◆ ABOUT THIS EXERCISE
Copy out all of the lines below exactly as they appear, but leave out the pictures.

◆ INPUT RECORDS

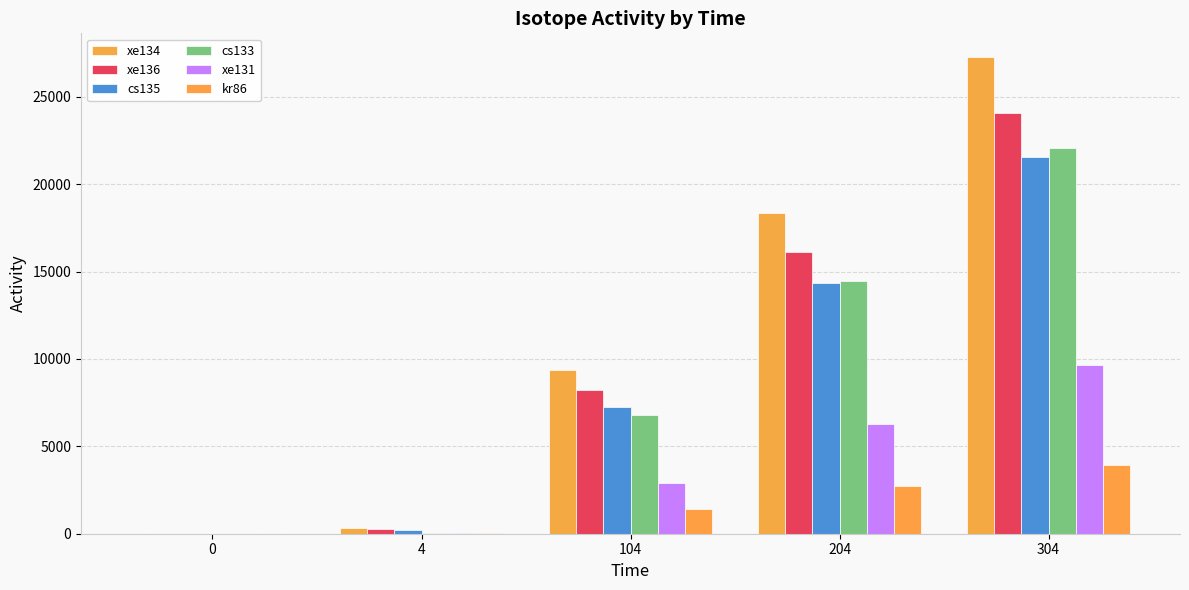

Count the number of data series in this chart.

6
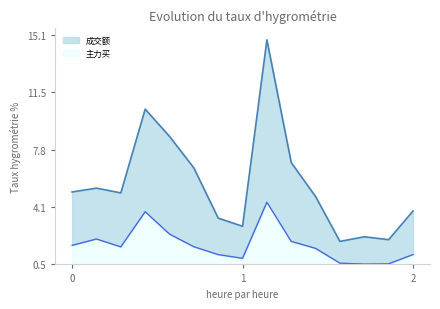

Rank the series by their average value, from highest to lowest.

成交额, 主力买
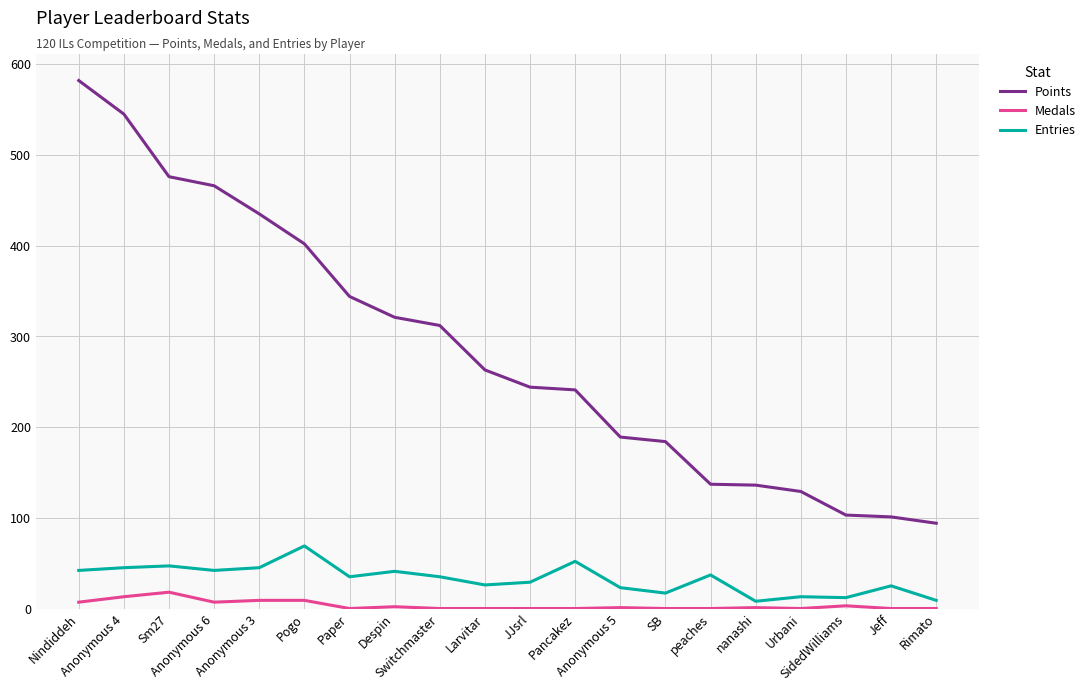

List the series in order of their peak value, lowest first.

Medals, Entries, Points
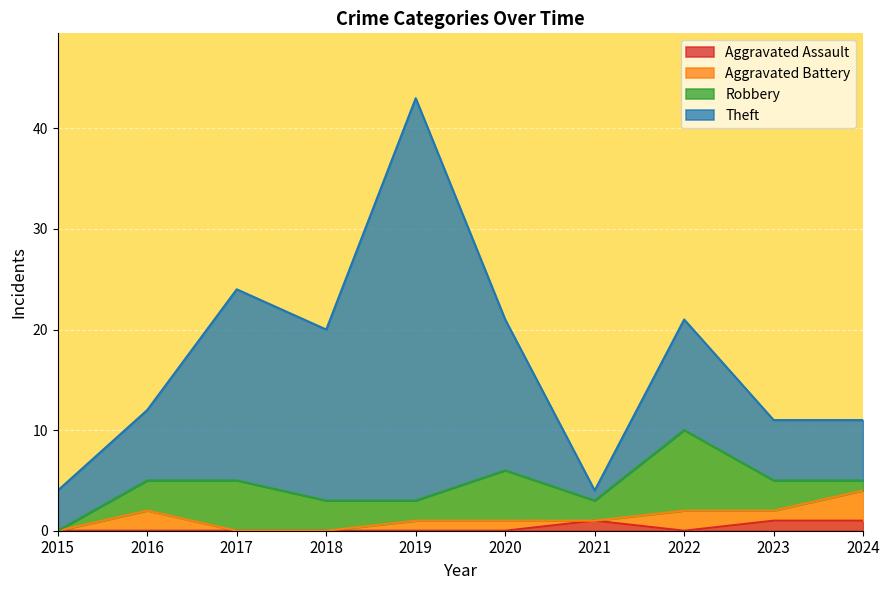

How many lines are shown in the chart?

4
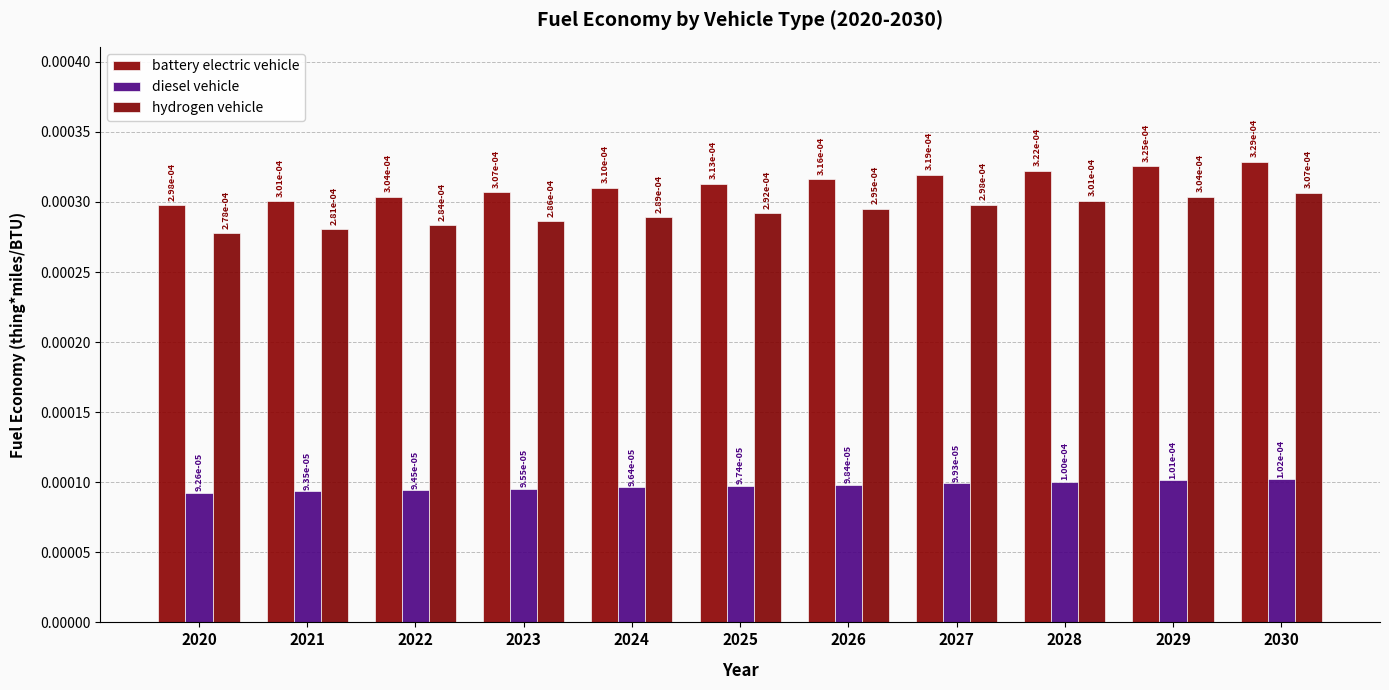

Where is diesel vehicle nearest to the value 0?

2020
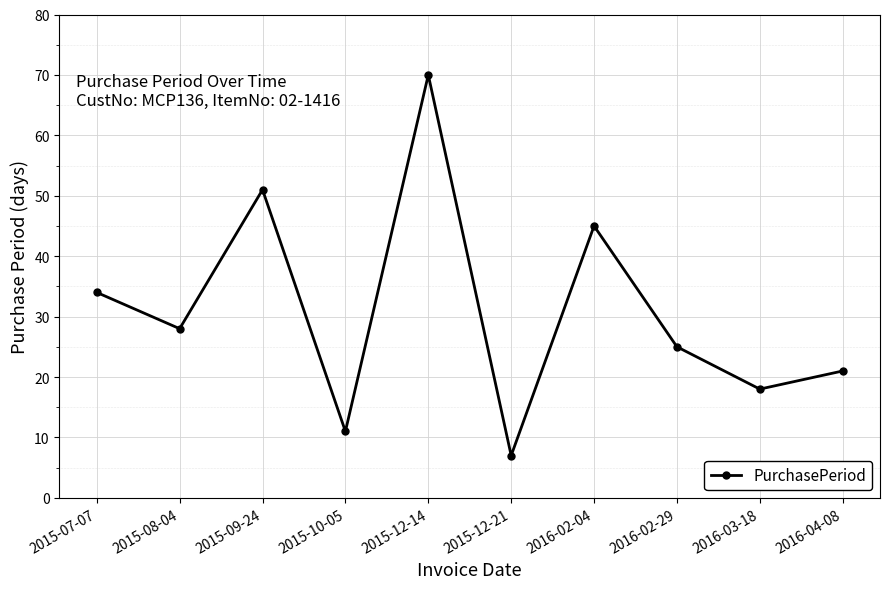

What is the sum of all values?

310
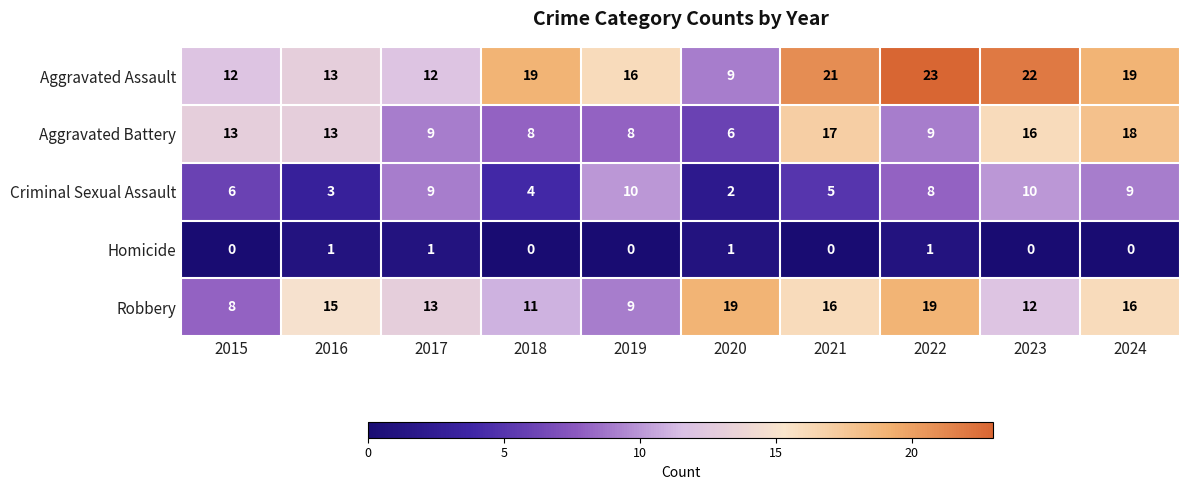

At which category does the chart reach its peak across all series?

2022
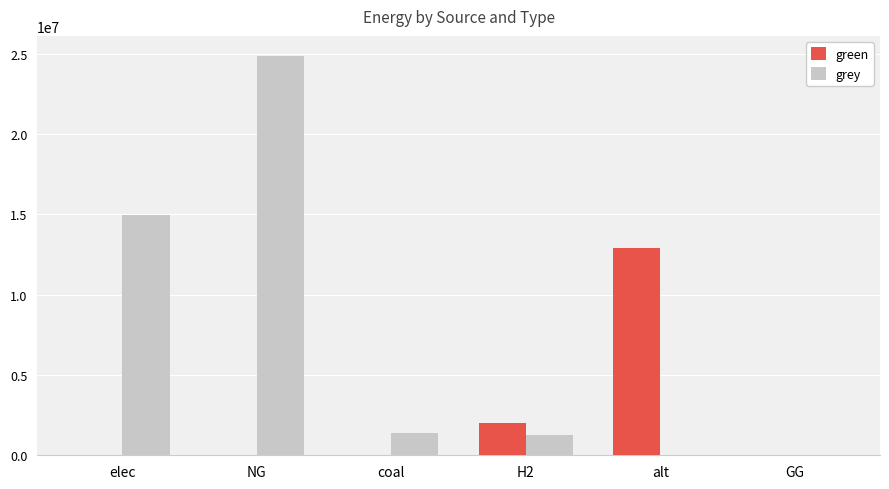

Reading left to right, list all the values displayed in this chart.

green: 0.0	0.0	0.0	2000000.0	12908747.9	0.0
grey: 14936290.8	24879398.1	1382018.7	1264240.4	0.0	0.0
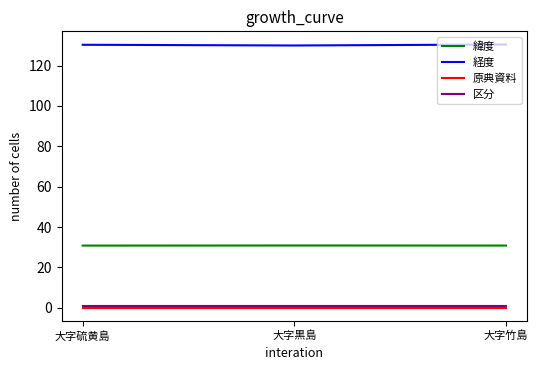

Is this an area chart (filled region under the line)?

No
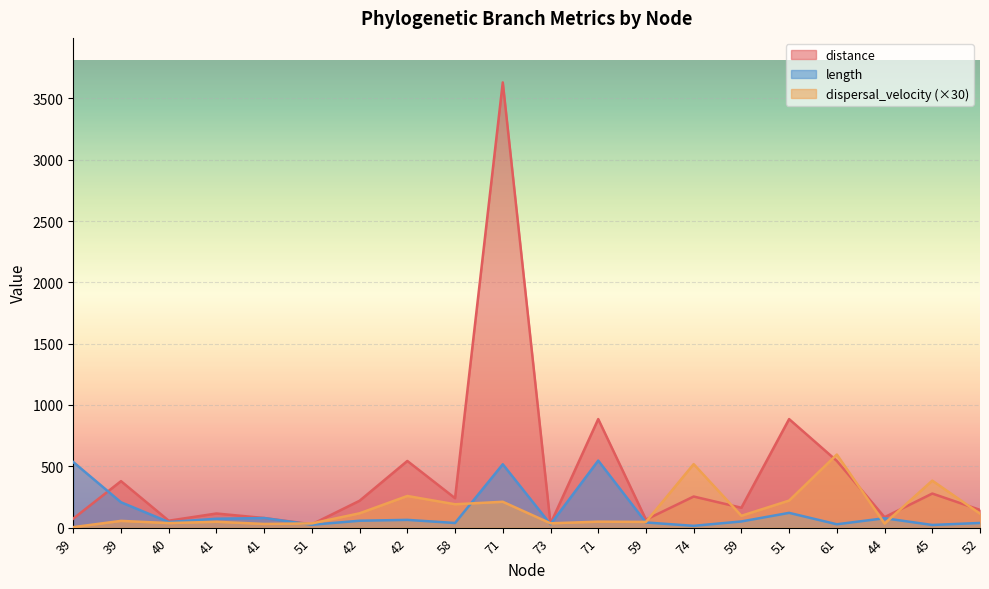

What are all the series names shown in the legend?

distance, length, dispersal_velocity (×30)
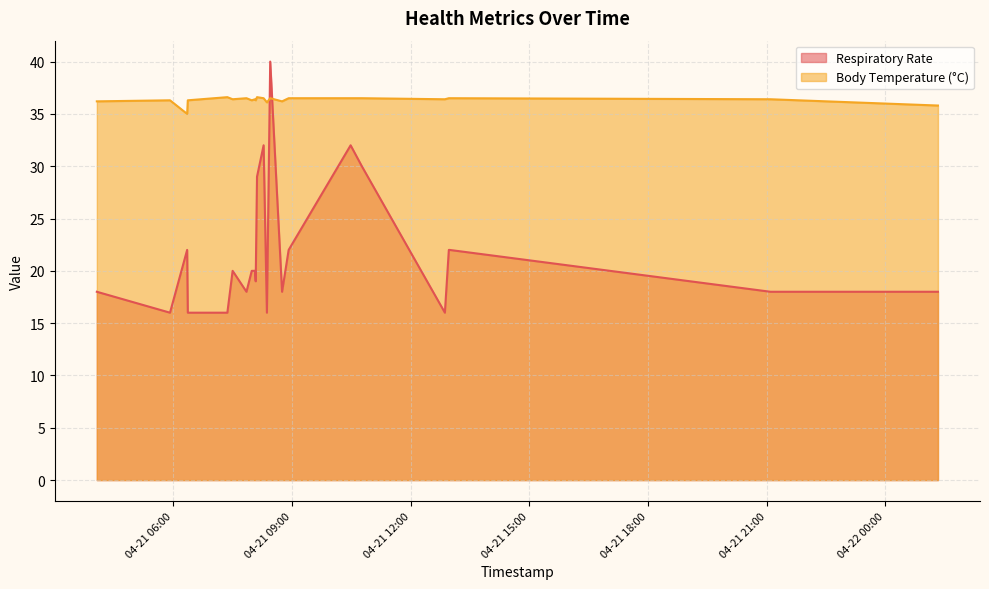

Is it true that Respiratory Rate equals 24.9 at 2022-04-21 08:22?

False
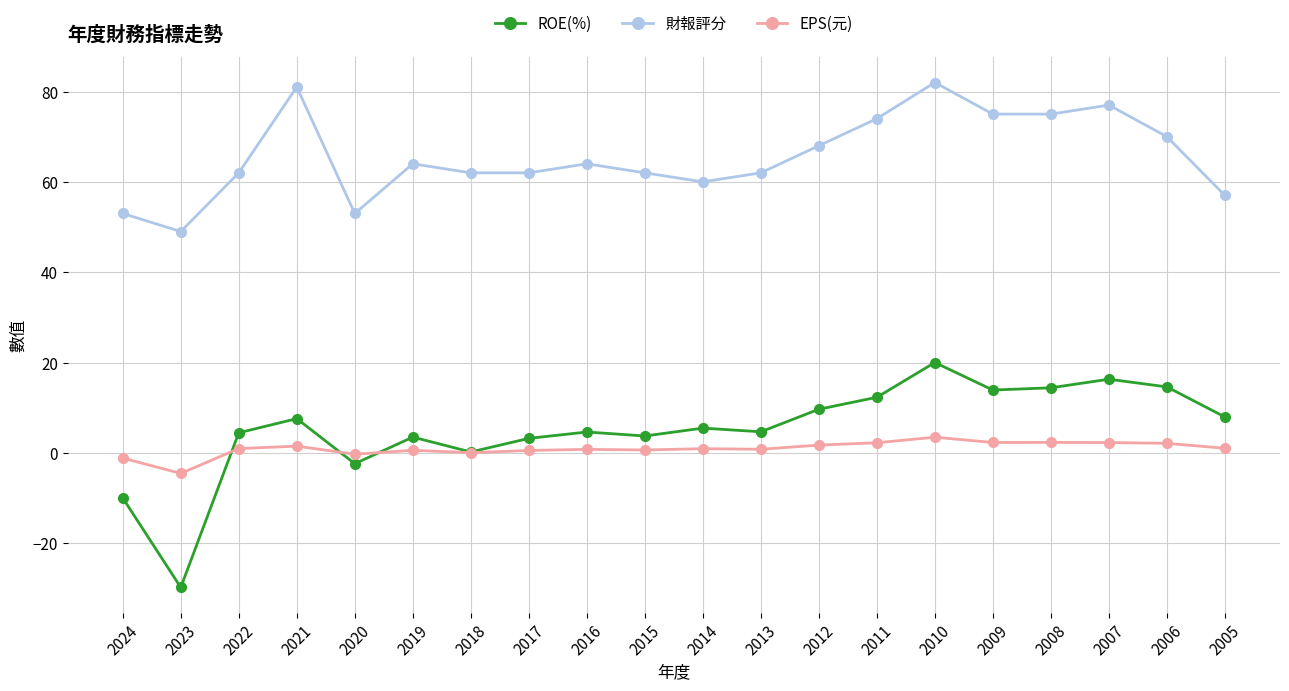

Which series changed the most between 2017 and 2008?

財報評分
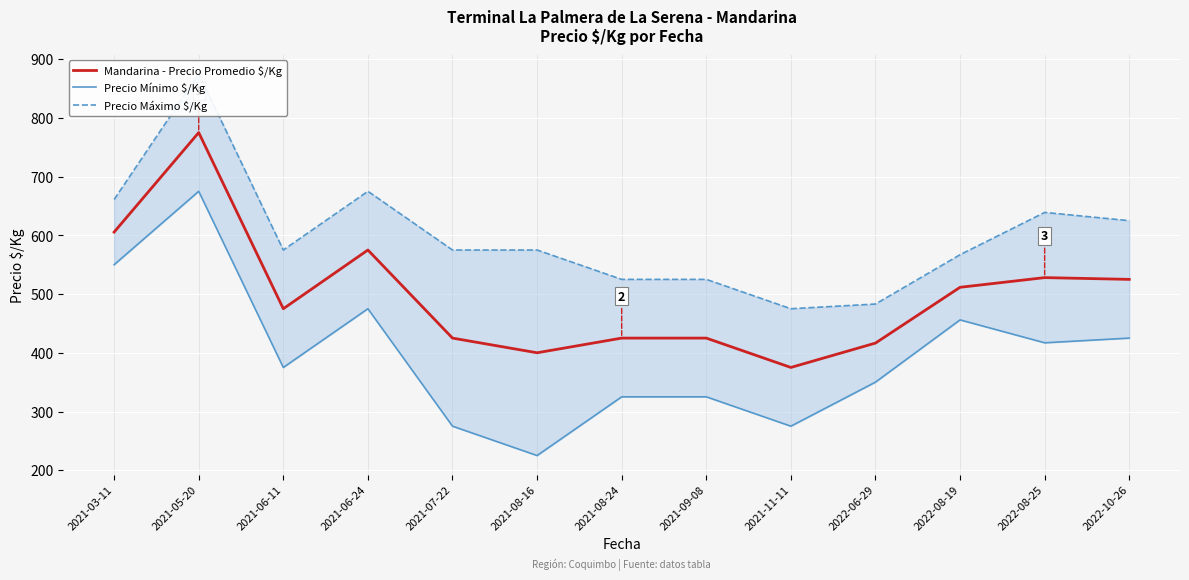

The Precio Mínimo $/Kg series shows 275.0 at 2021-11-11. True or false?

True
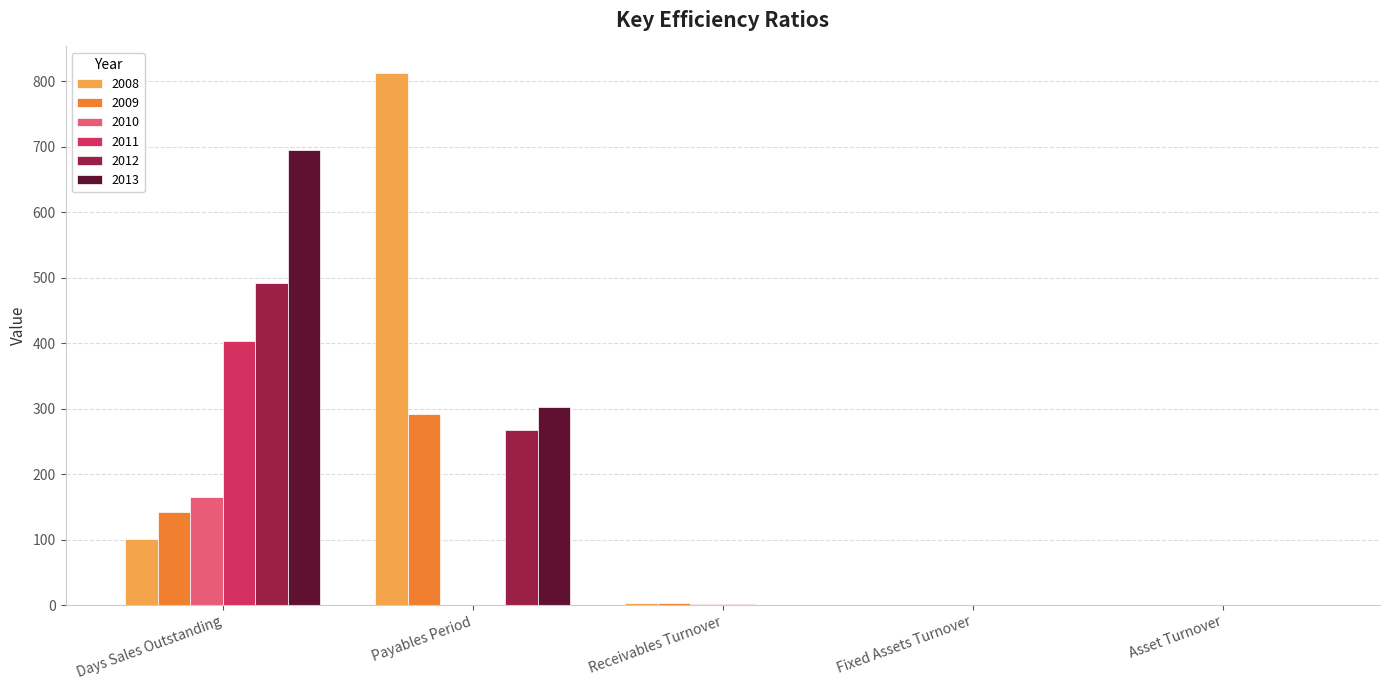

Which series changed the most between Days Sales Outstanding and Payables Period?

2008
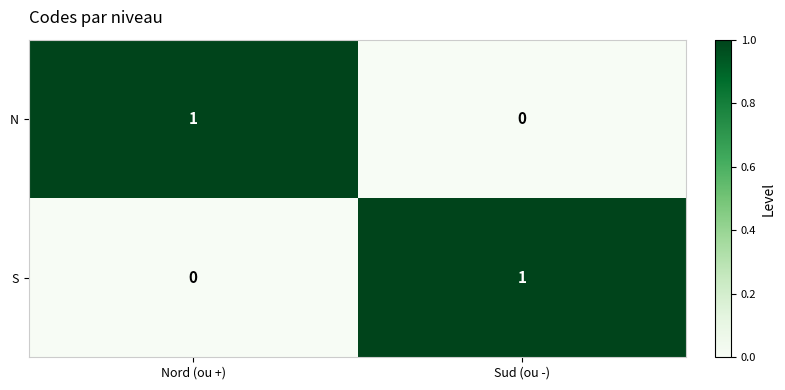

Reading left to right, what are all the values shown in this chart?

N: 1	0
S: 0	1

◆ SOLUTION TO THIS TASK
Count the number of data series in this chart.

6

Rank the series by their average value, from highest to lowest.

成交额, 主力买

List the series in order of their peak value, lowest first.

Medals, Entries, Points

How many lines are shown in the chart?

4

Where is diesel vehicle nearest to the value 0?

2020

What is the sum of all values?

310

At which category does the chart reach its peak across all series?

2022

Reading left to right, list all the values displayed in this chart.

green: 0.0	0.0	0.0	2000000.0	12908747.9	0.0
grey: 14936290.8	24879398.1	1382018.7	1264240.4	0.0	0.0

Is this an area chart (filled region under the line)?

No

What are all the series names shown in the legend?

distance, length, dispersal_velocity (×30)

Is it true that Respiratory Rate equals 24.9 at 2022-04-21 08:22?

False

Which series changed the most between 2017 and 2008?

財報評分

The Precio Mínimo $/Kg series shows 275.0 at 2021-11-11. True or false?

True

Which series changed the most between Days Sales Outstanding and Payables Period?

2008

Reading left to right, what are all the values shown in this chart?

N: 1	0
S: 0	1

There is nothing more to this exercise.